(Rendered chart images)
:::
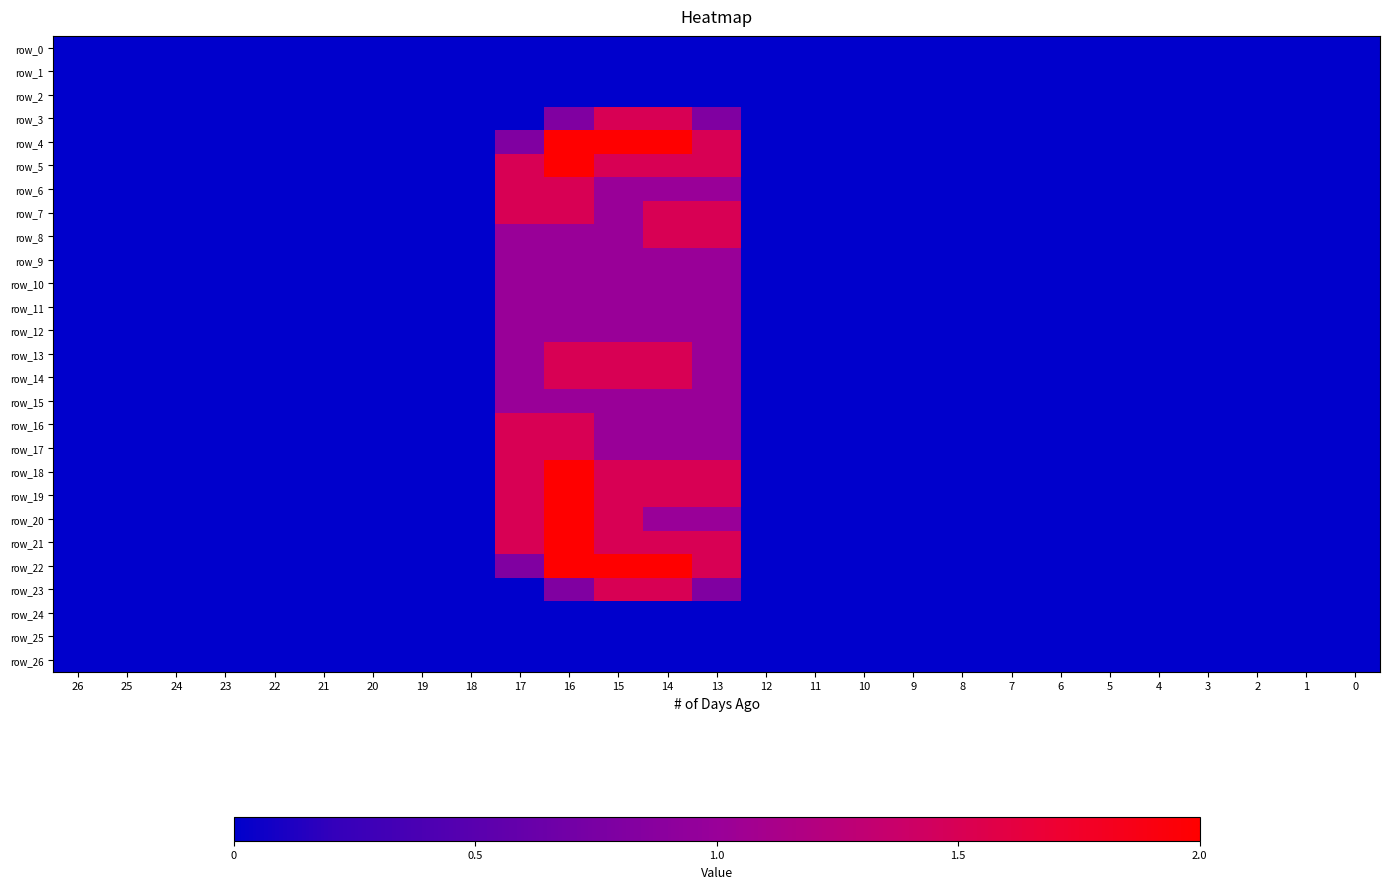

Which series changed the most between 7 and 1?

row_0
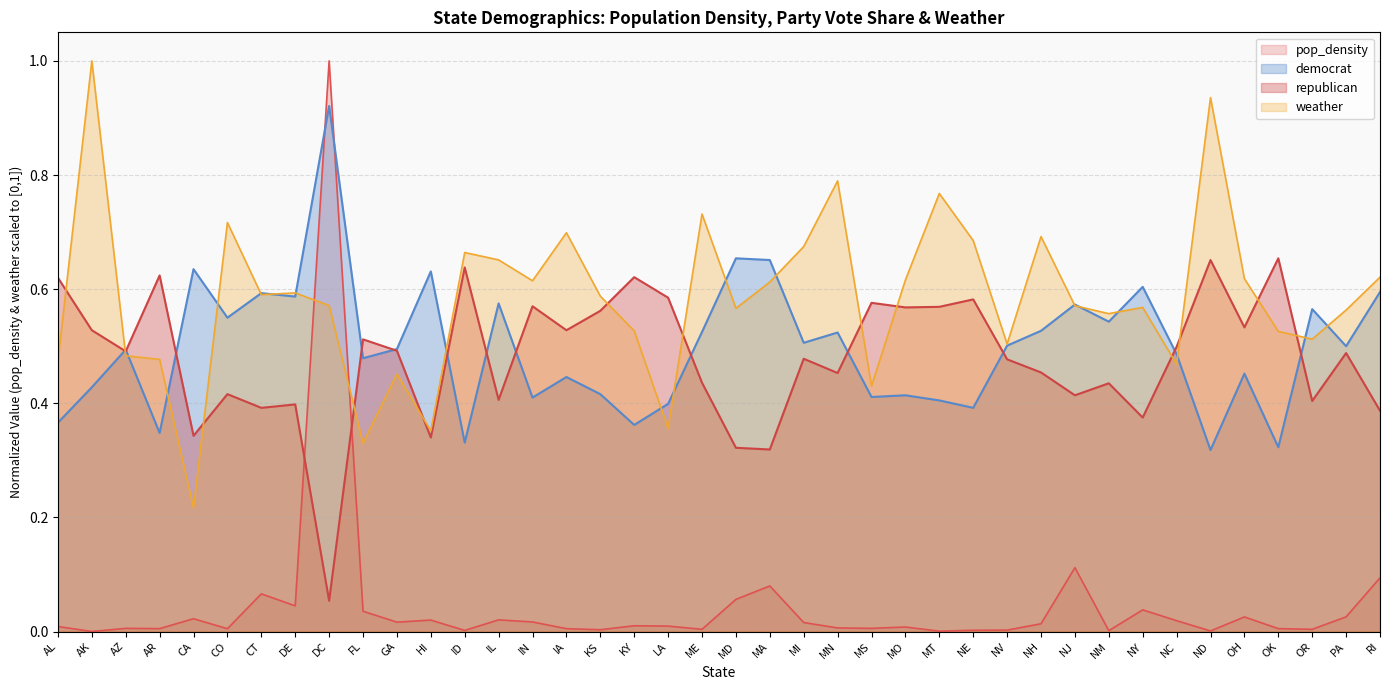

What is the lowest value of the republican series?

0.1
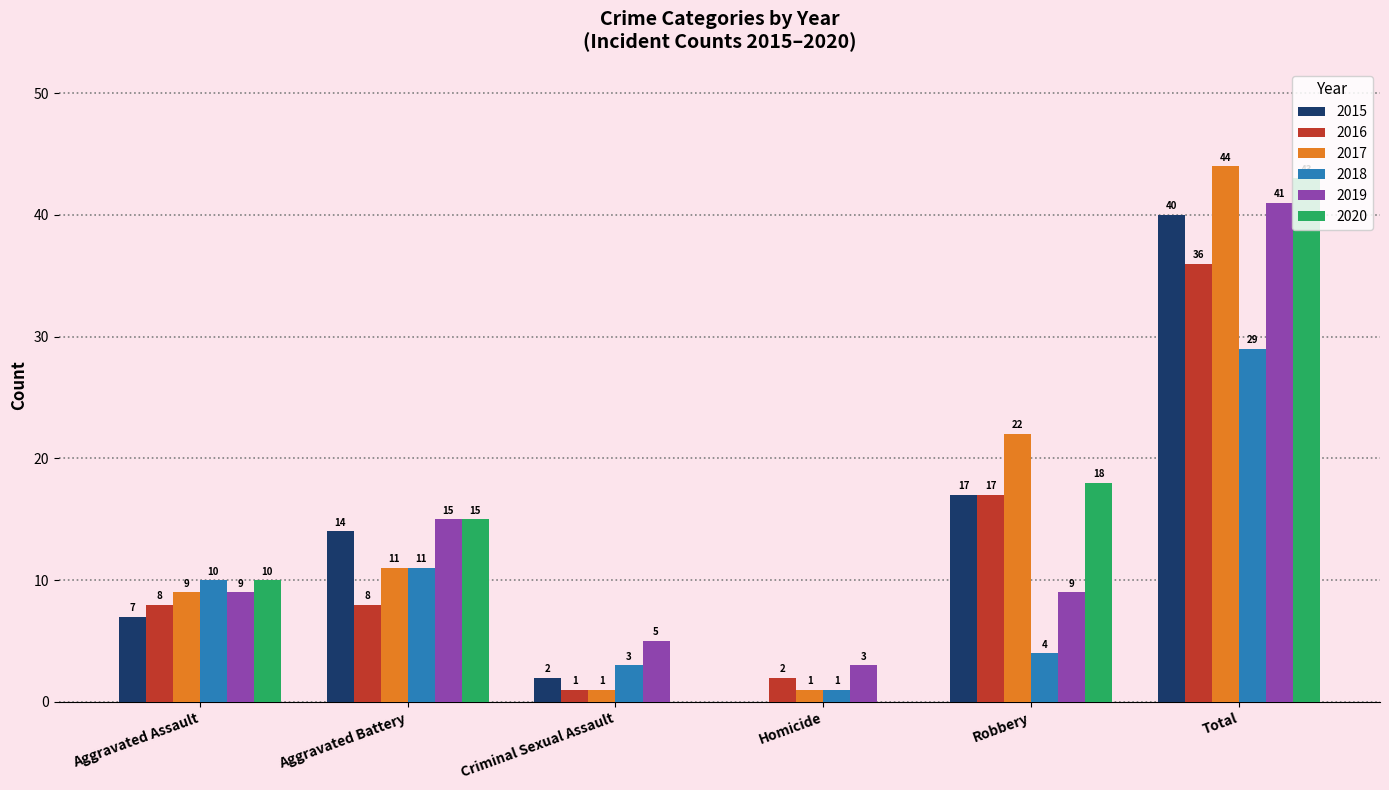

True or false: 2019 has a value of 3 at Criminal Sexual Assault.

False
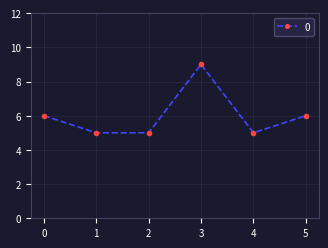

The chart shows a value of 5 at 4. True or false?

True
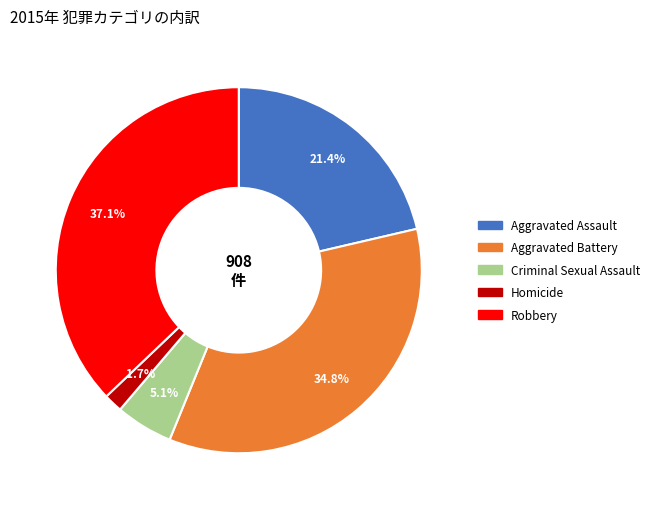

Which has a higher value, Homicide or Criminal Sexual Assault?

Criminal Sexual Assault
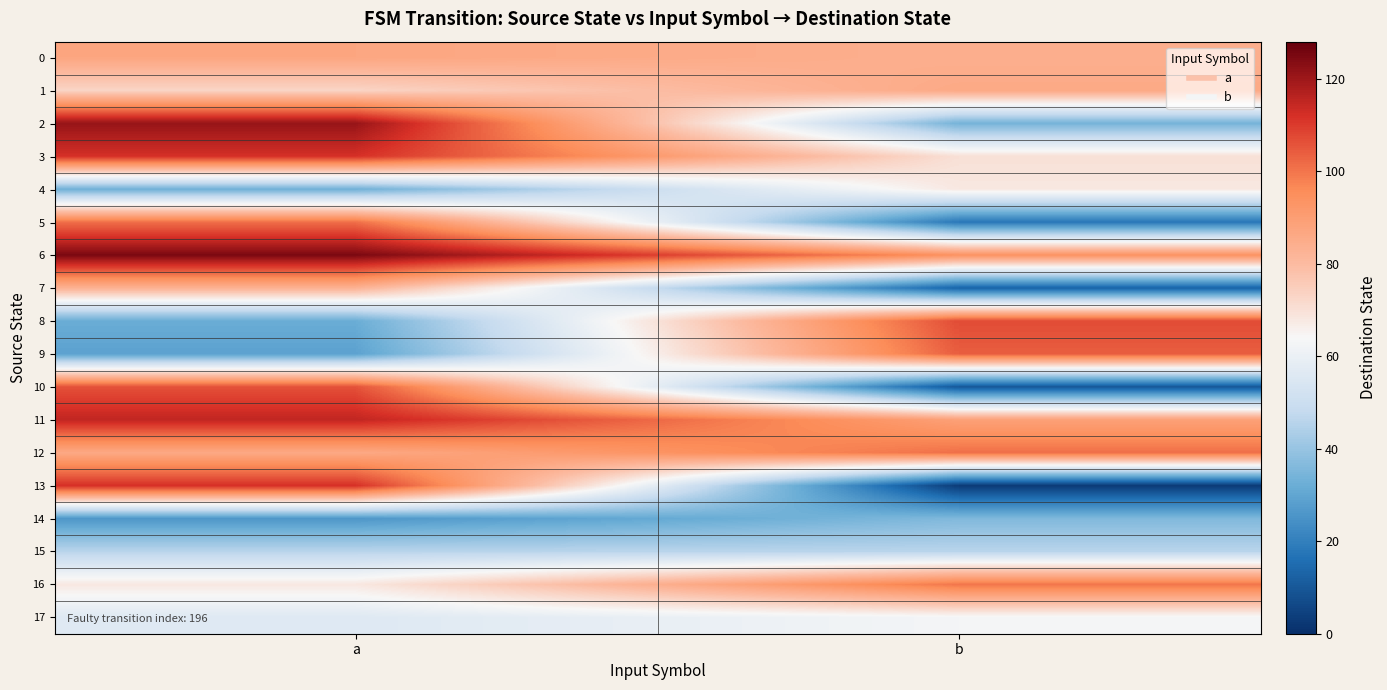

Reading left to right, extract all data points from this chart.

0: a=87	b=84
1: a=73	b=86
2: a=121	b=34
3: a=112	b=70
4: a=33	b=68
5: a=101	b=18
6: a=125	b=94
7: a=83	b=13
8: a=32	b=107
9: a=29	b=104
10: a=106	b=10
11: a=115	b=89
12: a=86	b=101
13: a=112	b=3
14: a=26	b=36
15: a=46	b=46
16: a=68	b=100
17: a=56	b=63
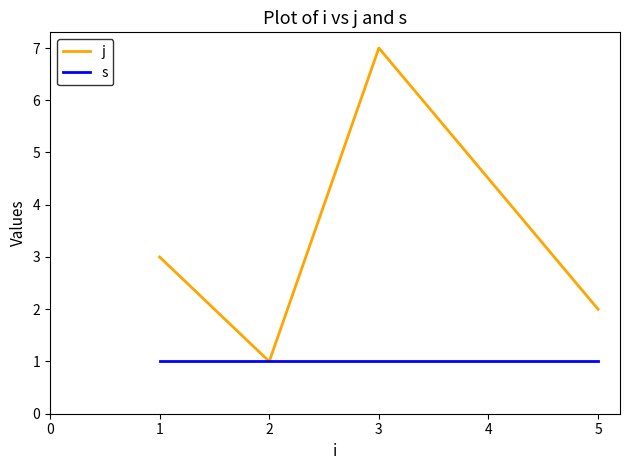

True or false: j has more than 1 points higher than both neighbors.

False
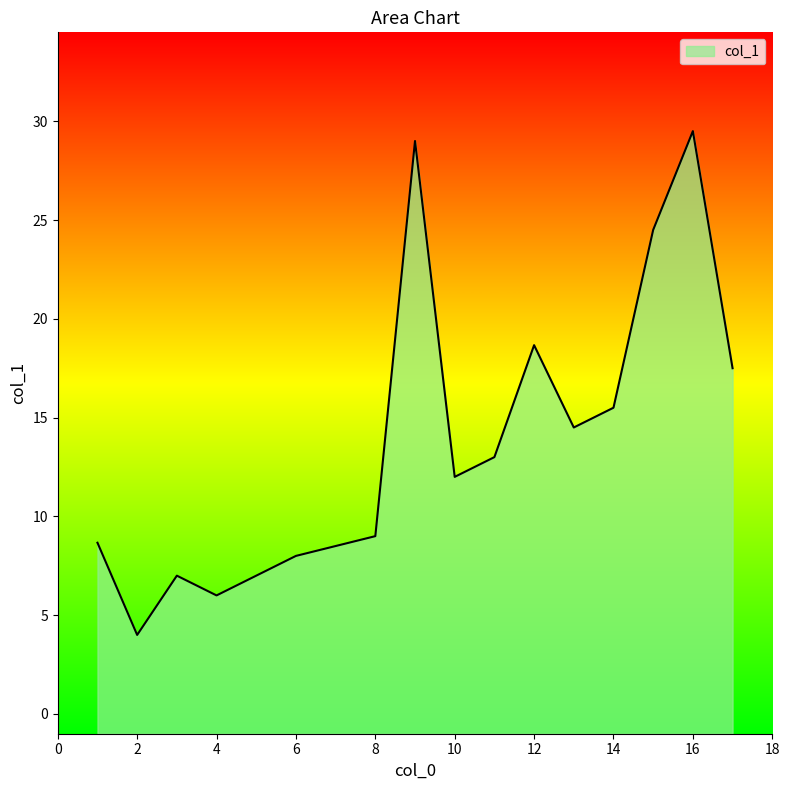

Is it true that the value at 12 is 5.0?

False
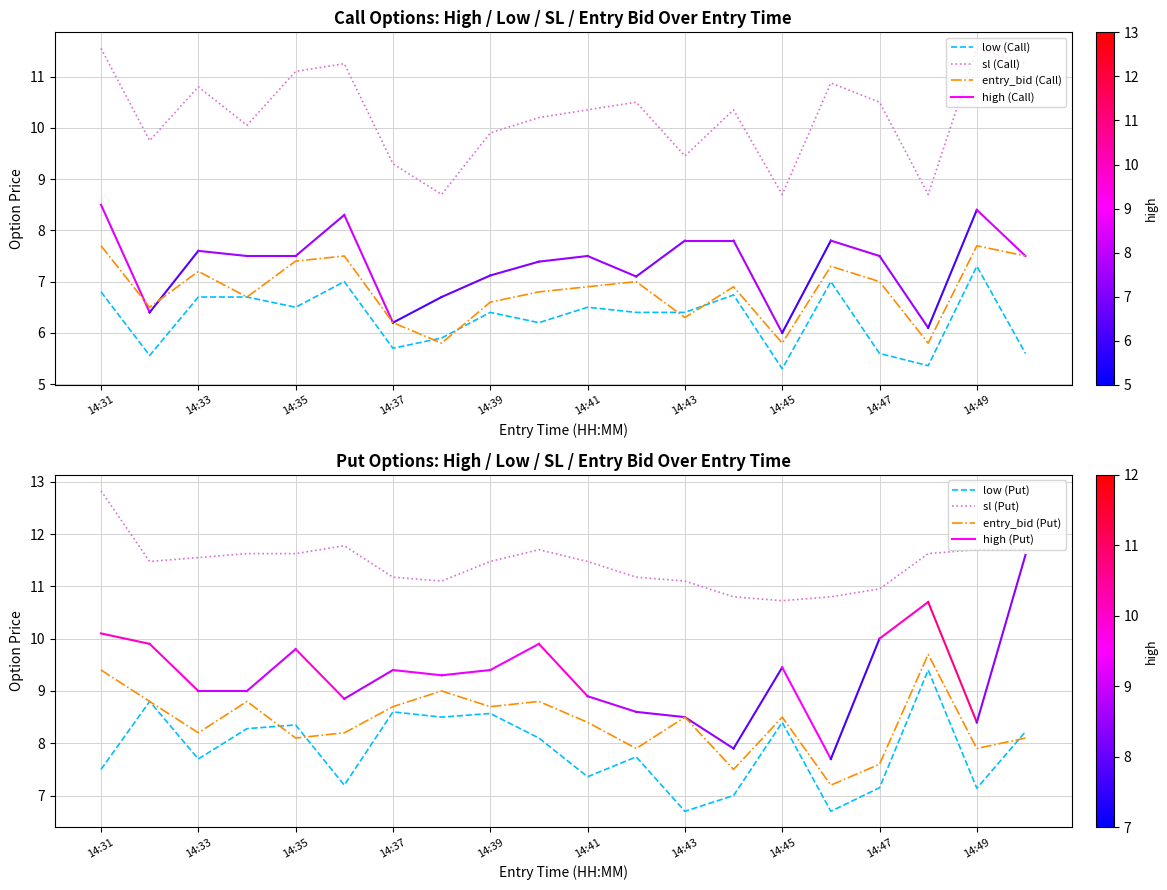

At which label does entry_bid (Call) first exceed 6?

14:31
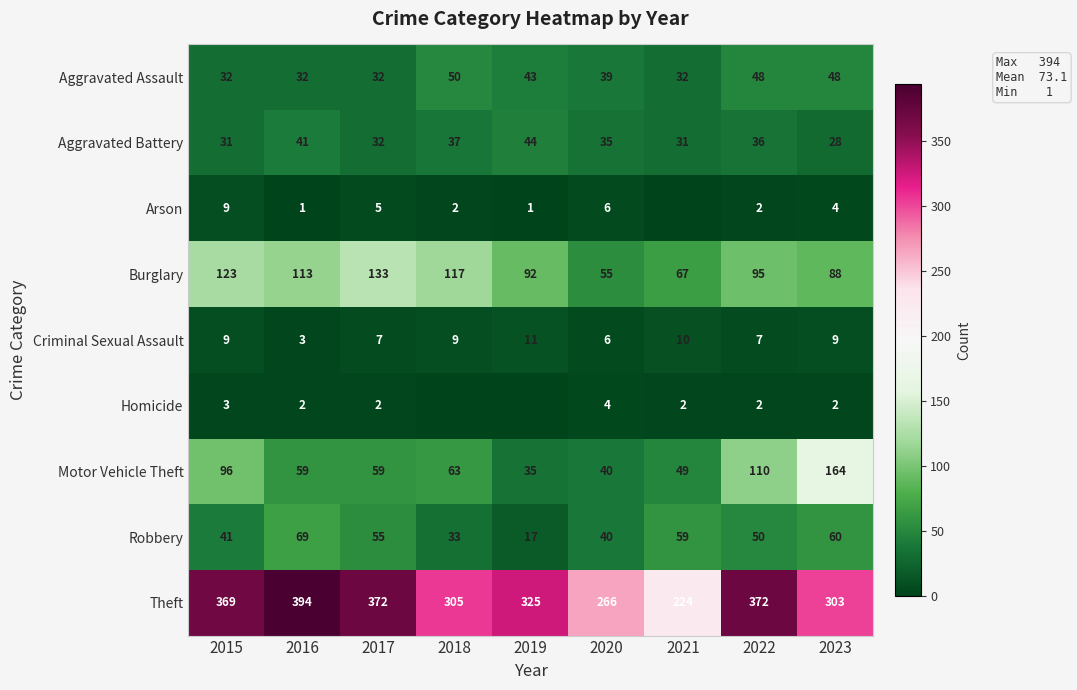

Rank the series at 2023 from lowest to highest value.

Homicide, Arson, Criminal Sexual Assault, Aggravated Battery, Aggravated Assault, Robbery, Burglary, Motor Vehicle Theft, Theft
:::
→ YOUR INSTRUCTIONS
Locate each line in the entries above that contains the string "Criminal", treating uppercase and lowercase as different, and copy out every such line.

→ ANSWER BOX
True or false: 2019 has a value of 3 at Criminal Sexual Assault.
Which has a higher value, Homicide or Criminal Sexual Assault?
Criminal Sexual Assault
Homicide, Arson, Criminal Sexual Assault, Aggravated Battery, Aggravated Assault, Robbery, Burglary, Motor Vehicle Theft, Theft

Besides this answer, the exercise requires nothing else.